Stress vulnerability and pathogenic mechanisms in stress-related disorders are strongly associated with the functions of serotonin transporter (SERT). SERT phosphorylation induces a reduction of the serotonin (5-HT, 5-hydroxytryptamine) transport properties, its phosphorylation regulated by protein kinase C (PKC). However, the functional relationship between regulated SERT activity by PKC and stress vulnerability remains unclear. Here, we investigated whether the functional regulation of SERT by PKC was involved in stress vulnerability using mice exposed to twice-swim stress that exhibited the impairment of social behaviors. The mild-swim stress (6 min) given just before the social interaction test did not affect the social behaviors of mice. However, mice exposed to strong-swim stress (15 min) became vulnerable to the mild-swim stress, and subsequent social behaviors were impaired. Chelerythrine, a PKC inhibitor, exacerbated decreased sociality in mice exposed to acute mild-swim stress. Phorbol 12-myristate 13-acetate (PMA), a PKC activator, ameliorated the impairment of social behaviors in mice exposed to twice-swim stress. Phosphorylated PKCβI or SERT and 5-HT levels were decreased in the prefrontal cortex of twice-stressed mice. These decreases were attenuated by PMA. Our findings demonstrate that mice exposed to twice-swim stress developed stress vulnerability, which may be involved in the regulation of SERT phosphorylation and 5-HT levels accompanying PKCβI activity.

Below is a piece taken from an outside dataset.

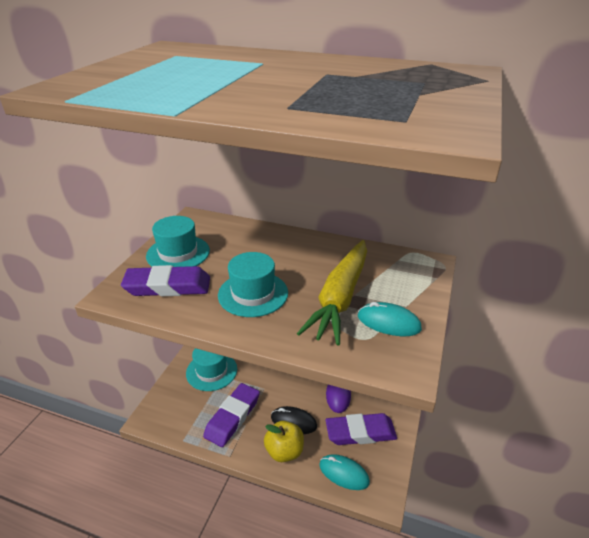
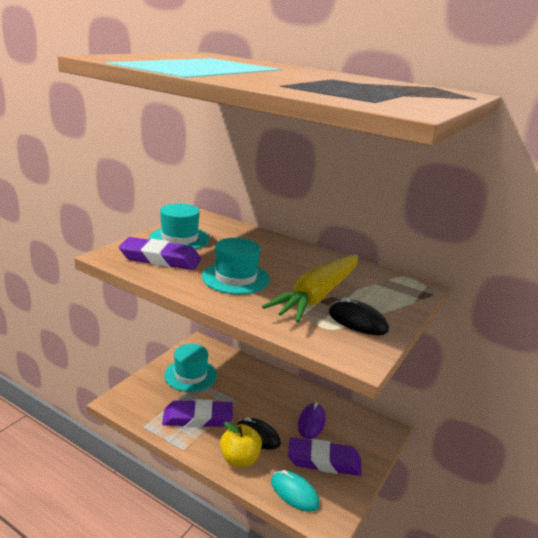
camera: 10 degrees right, 10 degrees down
(232, 417) = (198, 418): purple eraser -> purple eraser turned 45 degrees clockwise
(388, 322) = (357, 321): turquoise mouse -> black mouse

压力相关疾病的压力易感性和致病机制与血清素转运蛋白 (SERT) 的功能密切相关。SERT 磷酸化诱导血清素（5-HT、5-羟色胺）转运特性的降低，其磷酸化受蛋白激酶 C (PKC) 调节。然而，PKC 调节的 SERT 活性与应激脆弱性之间的功能关系仍不清楚。在这里，我们研究了 PKC 对 SERT 的功能调节是否涉及使用暴露于两次游泳压力的小鼠的应激脆弱性，这些小鼠表现出社会行为的损害。在社交互动测试之前给予的温和游泳压力（6分钟）不会影响小鼠的社交行为。然而，暴露于强游泳压力（15分钟）的小鼠变得容易受到轻度游泳压力，随后的社会行为受到损害。白屈菜红碱是一种 PKC 抑制剂，加剧了暴露于急性轻度游泳压力的小鼠的社交能力下降。Phorbol 12-myristate 13-acetate (PMA) 是一种 PKC 激活剂，可改善暴露于两次游泳压力的小鼠的社会行为障碍。二次应激小鼠前额叶皮层的磷酸化 PKCβI 或 SERT 和 5-HT 水平降低。PMA 减弱了这些下降。我们的研究结果表明，暴露于两次游泳压力的小鼠会出现压力脆弱性，这可能与伴随 PKCβI 活性的 SERT 磷酸化和 5-HT 水平的调节有关。改善了暴露于两次游泳压力的小鼠的社会行为障碍。二次应激小鼠前额叶皮层的磷酸化 PKCβI 或 SERT 和 5-HT 水平降低。PMA 减弱了这些下降。我们的研究结果表明，暴露于两次游泳压力的小鼠会出现压力脆弱性，这可能与伴随 PKCβI 活性的 SERT 磷酸化和 5-HT 水平的调节有关。改善了暴露于两次游泳压力的小鼠的社会行为障碍。二次应激小鼠前额叶皮层的磷酸化 PKCβI 或 SERT 和 5-HT 水平降低。PMA 减弱了这些下降。我们的研究结果表明，暴露于两次游泳压力的小鼠会出现压力脆弱性，这可能与伴随 PKCβI 活性的 SERT 磷酸化和 5-HT 水平的调节有关。